Friday 11 August 2017

Increasing the VOLUME in Linux

One annoying characteristic of Lubuntu in particular (and I suspect Linux in general) is that the playback volume is often too quiet, especially on laptops.


This problem is due to differences in audio recording levels, and is most noticeable when listening to audio via a web browser (e.g. watching a video).


Having put up with this for years, today is the day I feel I need to take some action.

Audio on Linux remains a mystery to me; alsa, pcm, pulse, OSS, Jack ...what's that all about?

I suspect its not really that complicated, its just a bit of a yawn to read about it. However, what I do know is that on Lubuntu both the on-screen volume control in the task bar, and the two function keys that control audio volume, do so by adjusting the alsa mixer master volume slider.

The alsa slider is scaled up to an arbitrary 100%. The range offered is normally fine for most audio sources, but sometimes the audio is too quiet on my laptop. As laptops often have pathetic little speakers, you need a Goldilocks setting; too low and you cannot hear it, too loud and the speakers rattle & distort.



Even running alsamixer from a terminal does not give you any extra boost options for playback volume.

Alsa + PulseAudio


From what I understand, alsa manages the audio hardware and provides an api (application programming interface) with commands such as amixer, alsamixer, arecord and aplay.

PulseAudio is described as a sound server, and here is a quote from Wikipedia which should make things clear:-

In a typical installation scenario under Linux, the user configures ALSA to use a virtual device provided by PulseAudio.
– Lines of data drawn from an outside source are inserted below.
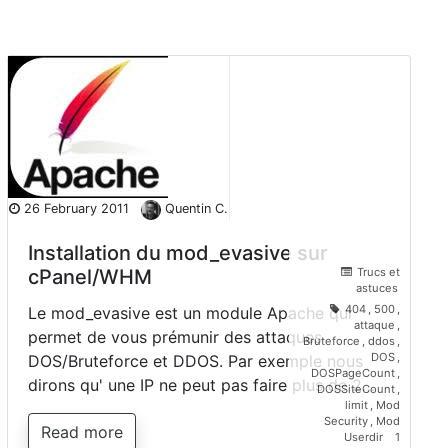
26 February 2011
Quentin C.
Installation du mod_evasive sur
cPanel/WHM
Trucs et
astuces
404
,
500
,
Le mod_evasive est un module Apache qui
attaque
,
permet de vous prémunir des attaques
Bruteforce
,
ddos
,
DOS
,
DOS/Bruteforce et DDOS. Par exemple nous
DOSPageCount
,
dirons qu' une IP ne peut pas faire plus de 2…
DOSSiteCount
,
limit
,
Mod
Security
,
Mod
Read more
Userdir
1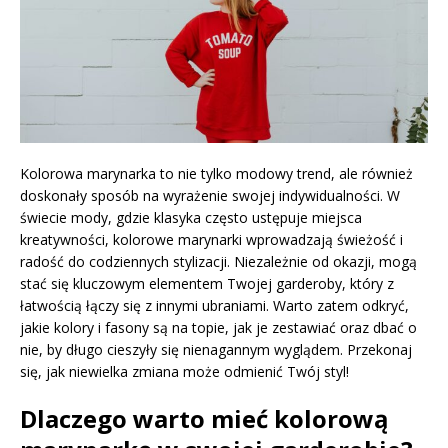
Kolorowa marynarka to nie tylko modowy trend, ale również
doskonały sposób na wyrażenie swojej indywidualności. W
świecie mody, gdzie klasyka często ustępuje miejsca
kreatywności, kolorowe marynarki wprowadzają świeżość i
radość do codziennych stylizacji. Niezależnie od okazji, mogą
stać się kluczowym elementem Twojej garderoby, który z
łatwością łączy się z innymi ubraniami. Warto zatem odkryć,
jakie kolory i fasony są na topie, jak je zestawiać oraz dbać o
nie, by długo cieszyły się nienagannym wyglądem. Przekonaj
się, jak niewielka zmiana może odmienić Twój styl!
Dlaczego warto mieć kolorową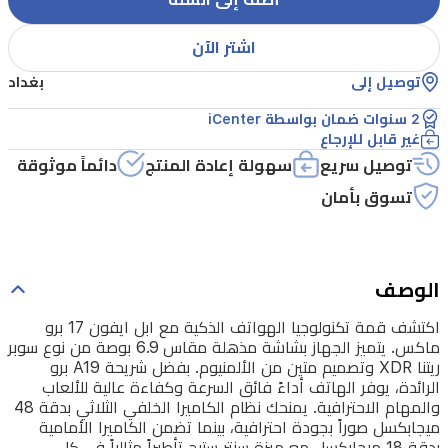
من
الألمنيوم.
اشتر الآن
بفضل
توصيل إلى
بغداد
شريحة
2 سنوات ضمان بواسطة iCenter
A19
غير قابل للإرجاع
برو
توصيل سريع
سهولة إعادة المنتج
دائماً موثوقة
الرائدة،
تسوق بأمان
يوفر
الهاتف
أداءً
الوصف
فائق
اكتشف قمة تكنولوجيا الهواتف الذكية مع ابل ايفون 17 برو
السرعة
ماكس. يتميز الجهاز بشاشة مذهلة مقاس 6.9 بوصة من نوع سوبر
وكفاءة
ريتنا XDR وتصميم متين من الألمنيوم. بفضل شريحة A19 برو
الرائدة، يوفر الهاتف أداءً فائق السرعة وكفاءة عالية للألعاب
عالية
والمهام الاحترافية. يمنحك نظام الكاميرا الخلفي الثلاثي بدقة 48
للألعاب
ميجابكسل صوراً بجودة احترافية، بينما تضمن الكاميرا الأمامية
بدقة 18 ميجابكسل مع ميزة سنتر ستيج تأطيراً مثالياً في كل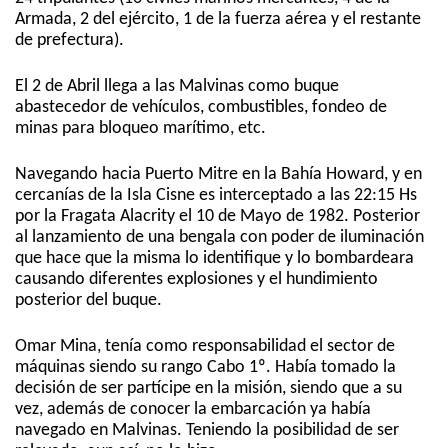
Armada, 2 del ejército, 1 de la fuerza aérea y el restante
de prefectura).
El 2 de Abril llega a las Malvinas como buque
abastecedor de vehículos, combustibles, fondeo de
minas para bloqueo marítimo, etc.
Navegando hacia Puerto Mitre en la Bahía Howard, y en
cercanías de la Isla Cisne es interceptado a las 22:15 Hs
por la Fragata Alacrity el 10 de Mayo de 1982. Posterior
al lanzamiento de una bengala con poder de iluminación
que hace que la misma lo identifique y lo bombardeara
causando diferentes explosiones y el hundimiento
posterior del buque.
Omar Mina, tenía como responsabilidad el sector de
máquinas siendo su rango Cabo 1º. Había tomado la
decisión de ser partícipe en la misión, siendo que a su
vez, además de conocer la embarcación ya había
navegado en Malvinas. Teniendo la posibilidad de ser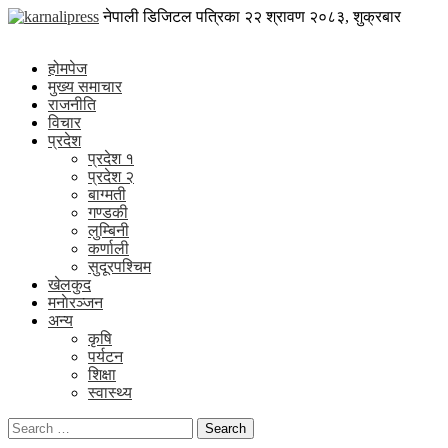
Skip
karnalipress
नेपाली डिजिटल पत्रिका
२२ श्रावण २०८३, शुक्रबार
to
Online News Portal
content
होमपेज
मुख्य समाचार
राजनीति
विचार
प्रदेश
प्रदेश १
प्रदेश २
बाग्मती
गण्डकी
लुम्बिनी
कर्णाली
सुदूरपश्चिम
खेलकुद
मनाेरञ्जन
अन्य
कृषि
पर्यटन
शिक्षा
स्वास्थ्य
Search
for: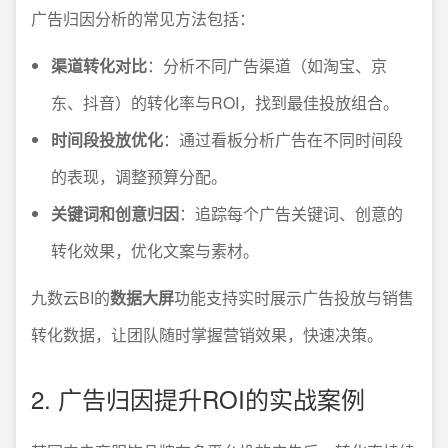
广告归因分析的常见方法包括：
渠道转化对比
：分析不同广告渠道（如淘宝、京
东、抖音）的转化率与ROI，找到最佳投放组合。
时间段投放优化
：通过看板分析广告在不同时间段
的表现，调整预算分配。
关键词和创意归因
：追踪每个广告关键词、创意的
转化效果，优化文案与素材。
九数云BI的
数据大屏
功能支持实时展示广告投放与销售
转化数据，让团队随时掌握营销效果，快速决策。
2. 广告归因提升ROI的实战案例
Thus, applications using ALSA will output sound to PulseAudio, which then uses ALSA itself to access the real sound card.

Yep, clear as mud!

Anyway, the important thing is that PulseAudio allows you to bump the volume above 100%. So if PulseAudio is not installed on your Linux box, you probably need to consider installing it.
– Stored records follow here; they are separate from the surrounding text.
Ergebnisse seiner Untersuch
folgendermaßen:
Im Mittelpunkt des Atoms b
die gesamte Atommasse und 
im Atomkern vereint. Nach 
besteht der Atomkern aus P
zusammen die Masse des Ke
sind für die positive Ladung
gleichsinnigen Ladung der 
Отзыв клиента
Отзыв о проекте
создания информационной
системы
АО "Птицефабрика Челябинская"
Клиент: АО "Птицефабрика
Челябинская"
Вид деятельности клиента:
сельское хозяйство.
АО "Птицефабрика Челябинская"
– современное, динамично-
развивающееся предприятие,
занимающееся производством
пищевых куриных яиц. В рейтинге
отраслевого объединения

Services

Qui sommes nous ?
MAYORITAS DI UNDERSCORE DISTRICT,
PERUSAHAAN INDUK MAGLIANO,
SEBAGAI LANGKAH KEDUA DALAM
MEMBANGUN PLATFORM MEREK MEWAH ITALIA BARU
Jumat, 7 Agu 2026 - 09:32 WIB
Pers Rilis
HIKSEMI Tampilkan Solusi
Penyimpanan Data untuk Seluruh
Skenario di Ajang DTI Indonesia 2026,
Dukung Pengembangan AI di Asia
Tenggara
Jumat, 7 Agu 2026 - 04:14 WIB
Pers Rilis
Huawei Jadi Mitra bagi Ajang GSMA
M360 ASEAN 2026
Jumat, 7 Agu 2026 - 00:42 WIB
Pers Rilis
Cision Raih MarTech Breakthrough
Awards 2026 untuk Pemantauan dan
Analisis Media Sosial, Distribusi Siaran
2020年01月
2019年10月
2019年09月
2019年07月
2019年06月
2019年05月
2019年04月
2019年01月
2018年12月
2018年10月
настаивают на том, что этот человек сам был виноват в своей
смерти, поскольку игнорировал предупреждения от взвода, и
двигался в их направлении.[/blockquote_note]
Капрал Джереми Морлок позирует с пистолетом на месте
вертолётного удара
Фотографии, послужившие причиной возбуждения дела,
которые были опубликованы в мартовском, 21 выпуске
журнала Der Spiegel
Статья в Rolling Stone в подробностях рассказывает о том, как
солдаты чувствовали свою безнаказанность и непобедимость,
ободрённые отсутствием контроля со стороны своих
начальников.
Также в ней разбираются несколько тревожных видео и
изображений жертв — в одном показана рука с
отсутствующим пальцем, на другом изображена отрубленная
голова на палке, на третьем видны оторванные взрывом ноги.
You can adjust the settings for PulseAudio via command line, or your installation may include a GUI Pulse Audio Volume Control. Initially I tried to increase the master volume from the command line like this:-

pactl -- set-sink-volume 0 12db

...which worked, but when I tried to reduce volume slightly using the task bar volume, alsa took over and dropped the volume back to 100%.
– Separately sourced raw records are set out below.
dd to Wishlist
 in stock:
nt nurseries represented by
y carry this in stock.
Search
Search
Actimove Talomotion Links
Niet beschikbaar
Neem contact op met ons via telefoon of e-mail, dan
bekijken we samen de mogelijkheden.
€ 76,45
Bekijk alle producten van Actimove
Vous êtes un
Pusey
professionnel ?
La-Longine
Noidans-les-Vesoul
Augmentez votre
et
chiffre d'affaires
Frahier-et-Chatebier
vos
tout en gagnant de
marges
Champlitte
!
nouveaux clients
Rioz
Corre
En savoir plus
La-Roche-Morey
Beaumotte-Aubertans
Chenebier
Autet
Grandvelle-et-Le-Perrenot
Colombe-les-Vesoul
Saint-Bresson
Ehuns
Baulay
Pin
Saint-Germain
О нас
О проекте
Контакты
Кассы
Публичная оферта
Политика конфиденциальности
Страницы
The solution was to find the audio control for the browser and leave the master volume set by alsa. So I ran:-

pactl list | more

...and noticed that "Chromium" was associated with Sink Input #2 (I'm not using Chromium, but my Brave browser obviously identifies itself as Chromium). So running the command:-

pactl set-sink-volume 2 200%

...seemed to control the browser volume, and this was not reset when I used the alsa master volume to control the volume from the laptop speakers. (note that the index "2" is dynamically set, so may change each time the browser is run).

Conclusion


So the answer is to run the application(s) that suffer with quiet audio tracks, and then either use commands in terminal or the PulseAudio GUI to set the applications audio level.

PulseAudio Volume Control

Setting the application volume in this way appears to be persistent, so this looks like a viable solution!